Why are image-generation VAEs so heavy? Comparing the Qwen-Image and HunyuanImage architectures

When I run Qwen-Image-Edit locally, the VAE inference phase takes an annoyingly long time. Even on an M1 Max with 64GB, the model pauses in a way you can really feel. The main 20B model is obviously heavy, but I wanted to understand why the VAE itself is also so slow.

Around the same time, Kohya, the developer behind sd-scripts and musubi-tuner, tweeted that he had reduced VAE memory use from 32GB to 6GB, and Tencent’s HunyuanImage 2.1 was taking a very different approach to VAE design. So I put the pieces together.

what the VAE does

The basic pipeline for image generation is:

text -> text encoder -> DiT (denoising) -> VAE decode -> image

The VAE translates between images and latent space. The encoder compresses images into latent representations, and the decoder reconstructs images from those latents.
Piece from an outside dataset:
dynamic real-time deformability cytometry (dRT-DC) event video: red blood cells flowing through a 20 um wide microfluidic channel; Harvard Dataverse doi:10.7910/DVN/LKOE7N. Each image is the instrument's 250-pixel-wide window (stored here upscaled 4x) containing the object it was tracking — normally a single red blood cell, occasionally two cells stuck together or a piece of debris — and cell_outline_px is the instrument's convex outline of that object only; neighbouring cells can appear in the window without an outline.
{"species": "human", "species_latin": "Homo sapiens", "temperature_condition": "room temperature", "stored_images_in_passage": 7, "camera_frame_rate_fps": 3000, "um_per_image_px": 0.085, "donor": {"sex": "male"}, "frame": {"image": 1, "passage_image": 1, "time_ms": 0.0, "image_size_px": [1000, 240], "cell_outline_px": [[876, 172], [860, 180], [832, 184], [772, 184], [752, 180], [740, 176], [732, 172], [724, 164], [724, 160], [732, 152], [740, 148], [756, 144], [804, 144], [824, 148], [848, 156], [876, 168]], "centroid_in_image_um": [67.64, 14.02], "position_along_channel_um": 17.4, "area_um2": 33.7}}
What consumes VRAM at inference time is mainly the DiT and the VAE. DiT optimizations such as fp8 quantization, block swap, and SageAttention have progressed, but the VAE side has received much less attention.

why Qwen-Image-Edit’s VAE is heavy

a large Wan-2.1-VAE base

Qwen-Image’s VAE is based on Wan-2.1-VAE. It uses a single-encoder / dual-decoder setup, with the encoder frozen from Wan-2.1 and the decoder fine-tuned on text-rich data such as PDFs, posters, and synthetic text.

That improved text rendering, but it also increased the parameter count and compute cost of the VAE itself.

the cost of double encoding

Because it encodes twice, it can preserve the character while changing only the pose, but the computation around the VAE is simply heavy.

Apple Silicon compatibility

As I wrote in the previous article, the default VAE runs in bfloat16, and that can produce NaNs on Apple’s MPS backend. --fp16-vae works around it, but the fact that the numerical precision matters this much is evidence that the model is large.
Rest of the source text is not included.